INFORMATION SUPPLIED:
::::
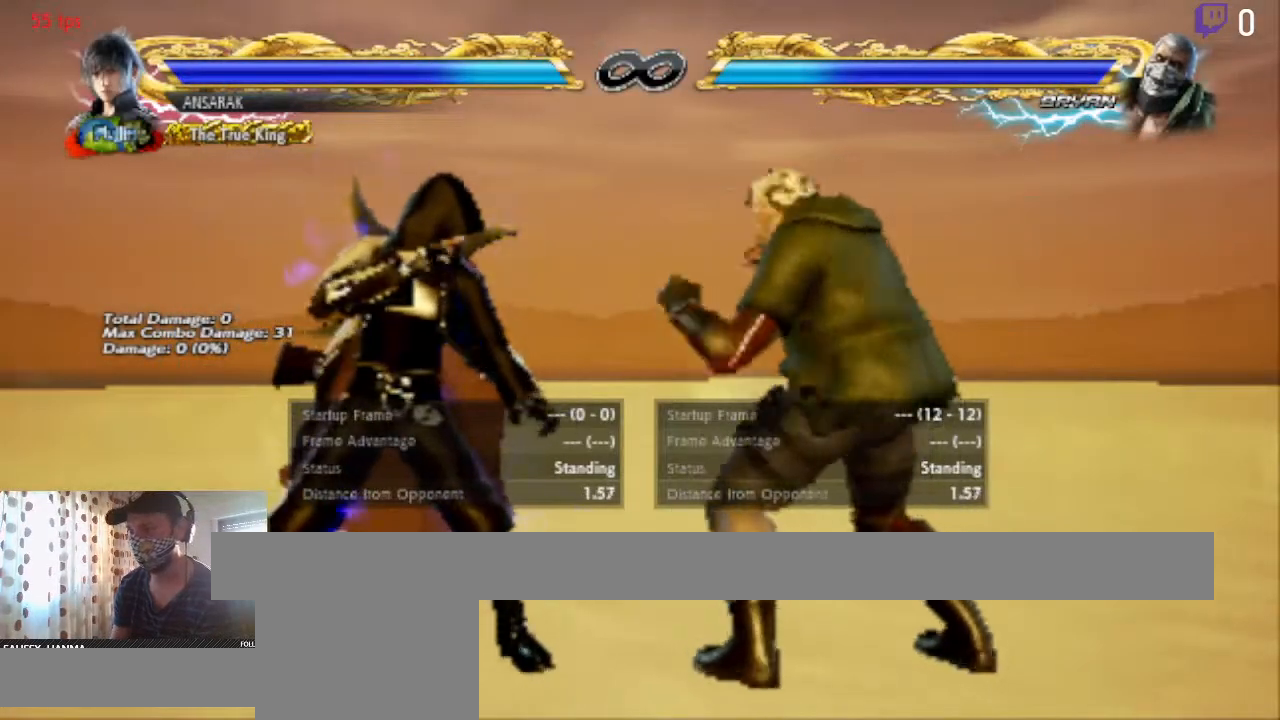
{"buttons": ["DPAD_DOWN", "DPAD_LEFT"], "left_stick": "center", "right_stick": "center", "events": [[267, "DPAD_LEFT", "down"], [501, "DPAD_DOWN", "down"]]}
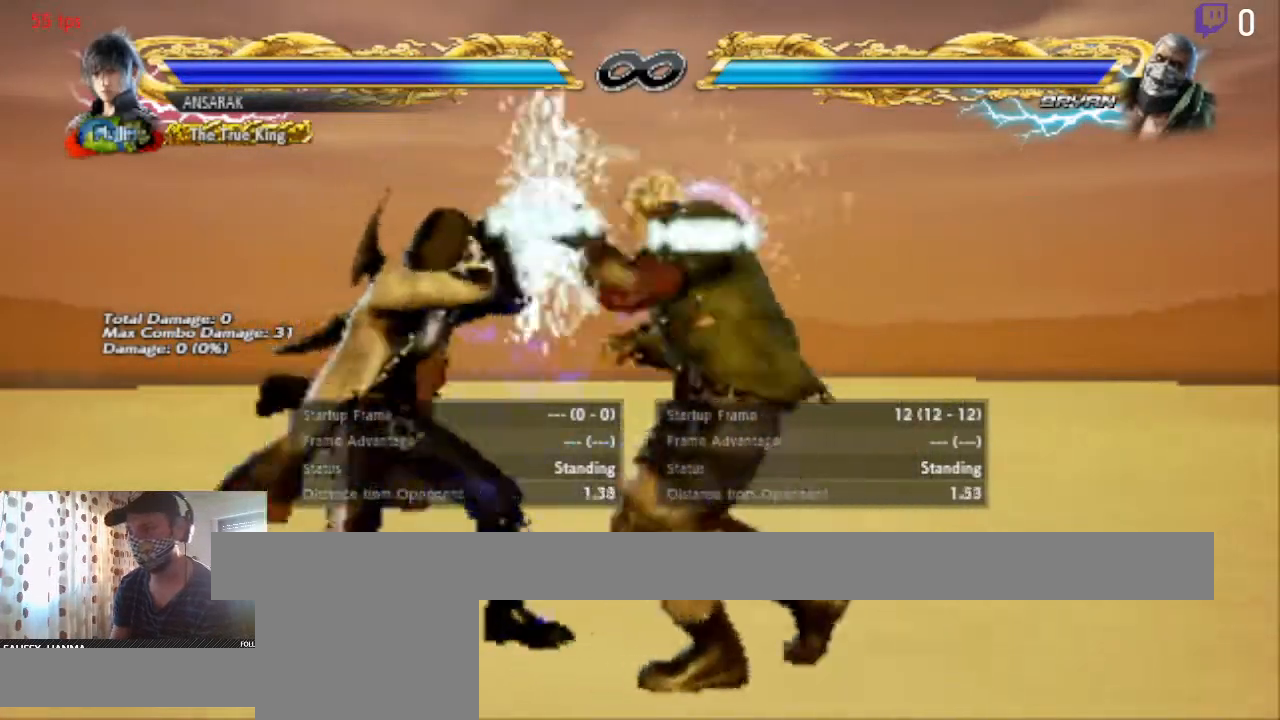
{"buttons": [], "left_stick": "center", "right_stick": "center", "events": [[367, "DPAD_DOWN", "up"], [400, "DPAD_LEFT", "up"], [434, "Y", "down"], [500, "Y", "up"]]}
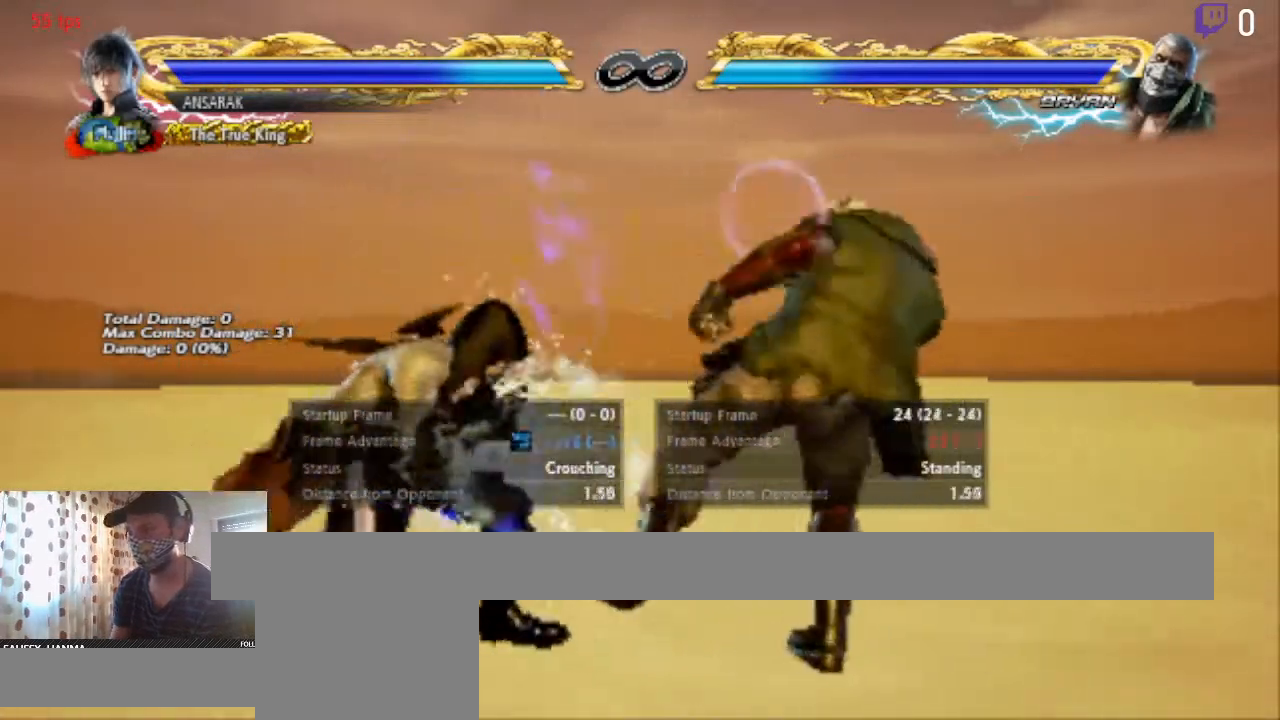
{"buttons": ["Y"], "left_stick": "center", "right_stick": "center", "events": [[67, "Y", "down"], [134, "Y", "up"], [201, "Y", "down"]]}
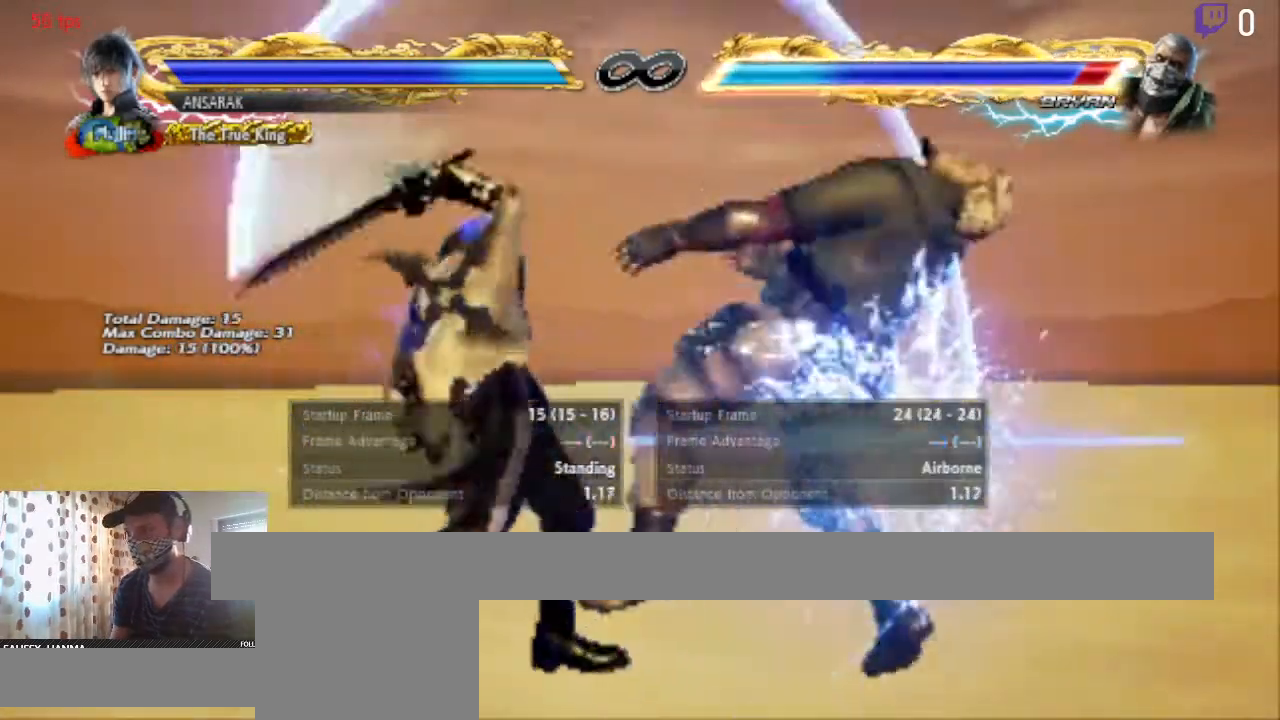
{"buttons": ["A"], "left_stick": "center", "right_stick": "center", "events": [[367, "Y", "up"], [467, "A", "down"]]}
::::
ASSIGNMENT: Set the listing above down again exactly, leaving pictures out.

ANSWER TO THE EXERCISE:
{"buttons": ["DPAD_DOWN", "DPAD_LEFT"], "left_stick": "center", "right_stick": "center", "events": [[267, "DPAD_LEFT", "down"], [501, "DPAD_DOWN", "down"]]}
{"buttons": [], "left_stick": "center", "right_stick": "center", "events": [[367, "DPAD_DOWN", "up"], [400, "DPAD_LEFT", "up"], [434, "Y", "down"], [500, "Y", "up"]]}
{"buttons": ["Y"], "left_stick": "center", "right_stick": "center", "events": [[67, "Y", "down"], [134, "Y", "up"], [201, "Y", "down"]]}
{"buttons": ["A"], "left_stick": "center", "right_stick": "center", "events": [[367, "Y", "up"], [467, "A", "down"]]}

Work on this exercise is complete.